A : Sur le morceau « Pass the Torch », tu évoques Marcus Garvey et Bob Marley. Vois-tu des points communs entre leurs combats et ce dont tu nous parles ?

Q.R : Marcus Garvey est un remarquable leader et j’aimerais encourager des Natives à devenir des leaders tel qu’il l’était, aussi efficaces que lui. J’essaie aussi de promouvoir quelque chose de sain et positif via ma musique, ça c’est pour le côté Bob Marley. J’essaie de mettre en relation ces deux côtés.

A : Est-ce que tu souhaites intégrer de la spiritualité dans ta musique ?

- [Enregistrements extraits]:

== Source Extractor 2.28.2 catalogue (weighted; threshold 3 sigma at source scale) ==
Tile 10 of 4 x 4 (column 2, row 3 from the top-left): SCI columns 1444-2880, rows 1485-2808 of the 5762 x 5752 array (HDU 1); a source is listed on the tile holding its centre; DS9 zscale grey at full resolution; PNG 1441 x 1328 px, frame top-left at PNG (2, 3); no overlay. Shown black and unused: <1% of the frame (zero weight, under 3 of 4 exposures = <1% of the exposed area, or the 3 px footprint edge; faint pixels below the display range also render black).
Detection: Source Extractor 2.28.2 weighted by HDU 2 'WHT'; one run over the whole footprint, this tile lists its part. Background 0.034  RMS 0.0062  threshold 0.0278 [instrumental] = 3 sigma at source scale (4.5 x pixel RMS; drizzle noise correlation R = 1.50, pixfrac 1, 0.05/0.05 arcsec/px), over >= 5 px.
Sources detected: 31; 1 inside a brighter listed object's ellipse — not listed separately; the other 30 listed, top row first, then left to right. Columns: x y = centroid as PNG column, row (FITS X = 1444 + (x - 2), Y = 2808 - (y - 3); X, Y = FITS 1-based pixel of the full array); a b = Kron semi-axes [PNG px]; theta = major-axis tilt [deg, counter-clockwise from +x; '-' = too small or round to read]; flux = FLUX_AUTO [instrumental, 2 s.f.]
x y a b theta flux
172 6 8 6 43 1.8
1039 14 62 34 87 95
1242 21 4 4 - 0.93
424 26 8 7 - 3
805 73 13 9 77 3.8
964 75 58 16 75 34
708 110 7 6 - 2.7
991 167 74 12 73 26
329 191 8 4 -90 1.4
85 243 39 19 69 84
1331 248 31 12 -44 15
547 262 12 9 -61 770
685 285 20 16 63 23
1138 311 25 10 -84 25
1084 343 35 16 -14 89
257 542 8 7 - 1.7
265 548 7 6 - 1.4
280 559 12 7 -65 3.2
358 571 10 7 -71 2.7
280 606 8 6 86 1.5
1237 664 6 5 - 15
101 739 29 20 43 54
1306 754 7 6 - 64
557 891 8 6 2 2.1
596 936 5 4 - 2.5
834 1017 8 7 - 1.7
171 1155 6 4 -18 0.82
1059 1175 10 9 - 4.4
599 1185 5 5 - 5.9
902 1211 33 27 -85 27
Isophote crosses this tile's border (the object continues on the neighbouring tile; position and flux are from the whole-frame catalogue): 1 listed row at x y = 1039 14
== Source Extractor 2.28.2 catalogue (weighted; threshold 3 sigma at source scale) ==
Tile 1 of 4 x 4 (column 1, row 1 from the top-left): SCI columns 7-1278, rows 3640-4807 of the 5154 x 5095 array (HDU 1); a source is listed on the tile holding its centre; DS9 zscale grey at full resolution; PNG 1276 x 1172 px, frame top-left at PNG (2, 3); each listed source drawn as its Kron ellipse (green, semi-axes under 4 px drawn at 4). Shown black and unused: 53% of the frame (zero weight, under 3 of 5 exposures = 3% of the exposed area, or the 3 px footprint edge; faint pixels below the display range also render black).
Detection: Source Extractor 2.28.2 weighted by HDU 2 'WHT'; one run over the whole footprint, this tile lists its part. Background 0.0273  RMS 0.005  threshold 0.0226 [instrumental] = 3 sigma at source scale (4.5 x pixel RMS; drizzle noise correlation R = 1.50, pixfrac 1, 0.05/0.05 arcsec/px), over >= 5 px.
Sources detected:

- [Objectifs]:
(1) Dans l'extrait d'entretien, sur quel morceau sont évoqués Marcus Garvey et Bob Marley ?
(2) Poursuivez l'extrait d'entretien après sa dernière question, en rédigeant la suite du dialogue.

- [Réponses attendues]:
(1) Ils sont évoqués sur le morceau « Pass the Torch ».

(2)
Q.R : Ce que je fais est spirituel, quand je rappe c’est spirituel. J’ai l’impression de faire quelque chose qui est traditionnel et qui me guérit. Et quand je rime, tout part de mon esprit, tout part de mes Seven Grandfather teachings. Ce sont l’amour, l’humilité, le respect, la sagesse, le courage, la vérité et l’honnêteté. C’est comme ça que je me traite et que je traite les autres. C’est avec cela que ça commence,  de mon esprit vers ma tête afin que je puisse prendre des décisions. De mon esprit vers mon corps et ensuite mes émotions. Mes émotions donnent des retours à mon esprit afin de le renforcer et de renforcer mes valeurs. Donc j’utilise la spiritualité dans ma musique. J’utilise l’énergie et les émotions dans ma musique.

A : Est-ce que tu pourrais collaborer avec un artiste qui est à l’opposé de tes valeurs ? Par exemple quelqu’un de très matérialiste… Exemple extrême : Disons, P.Diddy vient te voir pour faire un nouveau Bugatti Boys avec Rick Ross… Meufs, voitures de sport, billets partout… Tu fais quoi?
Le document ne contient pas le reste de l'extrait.